**Activity:** Start to finish, print the entries exactly, and carry none of the pictures over.

Pictures paired with source code:

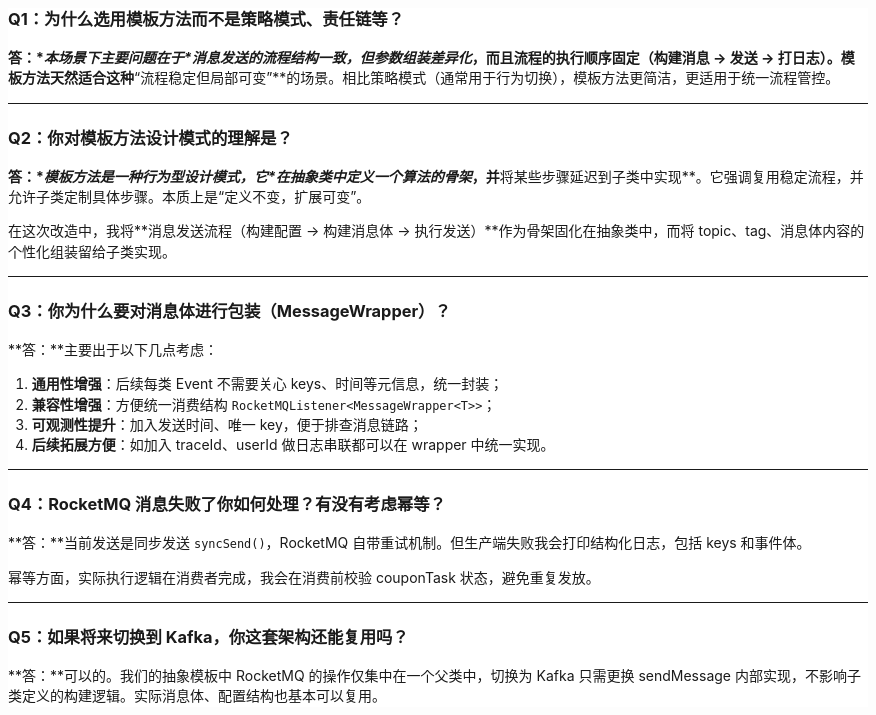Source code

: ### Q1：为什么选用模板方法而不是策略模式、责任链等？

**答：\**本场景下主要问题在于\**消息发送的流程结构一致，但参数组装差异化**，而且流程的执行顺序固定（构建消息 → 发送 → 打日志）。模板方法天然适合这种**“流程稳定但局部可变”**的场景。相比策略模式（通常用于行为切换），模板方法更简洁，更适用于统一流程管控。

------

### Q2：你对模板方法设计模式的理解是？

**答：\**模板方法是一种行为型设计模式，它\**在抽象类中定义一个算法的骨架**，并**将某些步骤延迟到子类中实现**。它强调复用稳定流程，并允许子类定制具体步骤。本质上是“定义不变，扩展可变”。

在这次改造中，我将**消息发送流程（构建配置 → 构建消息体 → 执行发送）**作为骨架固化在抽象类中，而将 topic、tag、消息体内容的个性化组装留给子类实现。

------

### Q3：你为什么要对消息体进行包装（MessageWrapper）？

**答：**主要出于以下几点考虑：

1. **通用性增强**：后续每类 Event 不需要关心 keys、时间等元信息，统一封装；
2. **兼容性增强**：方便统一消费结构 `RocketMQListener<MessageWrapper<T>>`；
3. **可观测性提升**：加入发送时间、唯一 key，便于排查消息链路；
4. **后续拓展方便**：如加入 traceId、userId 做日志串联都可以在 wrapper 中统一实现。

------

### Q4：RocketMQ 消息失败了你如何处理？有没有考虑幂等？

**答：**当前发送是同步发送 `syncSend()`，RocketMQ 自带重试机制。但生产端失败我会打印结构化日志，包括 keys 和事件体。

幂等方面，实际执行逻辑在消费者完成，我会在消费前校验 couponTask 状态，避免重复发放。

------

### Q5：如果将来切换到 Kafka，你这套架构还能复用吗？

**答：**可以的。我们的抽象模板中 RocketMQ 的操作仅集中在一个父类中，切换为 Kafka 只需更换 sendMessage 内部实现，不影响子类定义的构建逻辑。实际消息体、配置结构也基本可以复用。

**Output of the task:**
Source code

: ### Q1：为什么选用模板方法而不是策略模式、责任链等？

**答：\**本场景下主要问题在于\**消息发送的流程结构一致，但参数组装差异化**，而且流程的执行顺序固定（构建消息 → 发送 → 打日志）。模板方法天然适合这种**“流程稳定但局部可变”**的场景。相比策略模式（通常用于行为切换），模板方法更简洁，更适用于统一流程管控。

------

### Q2：你对模板方法设计模式的理解是？

**答：\**模板方法是一种行为型设计模式，它\**在抽象类中定义一个算法的骨架**，并**将某些步骤延迟到子类中实现**。它强调复用稳定流程，并允许子类定制具体步骤。本质上是“定义不变，扩展可变”。

在这次改造中，我将**消息发送流程（构建配置 → 构建消息体 → 执行发送）**作为骨架固化在抽象类中，而将 topic、tag、消息体内容的个性化组装留给子类实现。

------

### Q3：你为什么要对消息体进行包装（MessageWrapper）？

**答：**主要出于以下几点考虑：

1. **通用性增强**：后续每类 Event 不需要关心 keys、时间等元信息，统一封装；
2. **兼容性增强**：方便统一消费结构 `RocketMQListener<MessageWrapper<T>>`；
3. **可观测性提升**：加入发送时间、唯一 key，便于排查消息链路；
4. **后续拓展方便**：如加入 traceId、userId 做日志串联都可以在 wrapper 中统一实现。

------

### Q4：RocketMQ 消息失败了你如何处理？有没有考虑幂等？

**答：**当前发送是同步发送 `syncSend()`，RocketMQ 自带重试机制。但生产端失败我会打印结构化日志，包括 keys 和事件体。

幂等方面，实际执行逻辑在消费者完成，我会在消费前校验 couponTask 状态，避免重复发放。

------

### Q5：如果将来切换到 Kafka，你这套架构还能复用吗？

**答：**可以的。我们的抽象模板中 RocketMQ 的操作仅集中在一个父类中，切换为 Kafka 只需更换 sendMessage 内部实现，不影响子类定义的构建逻辑。实际消息体、配置结构也基本可以复用。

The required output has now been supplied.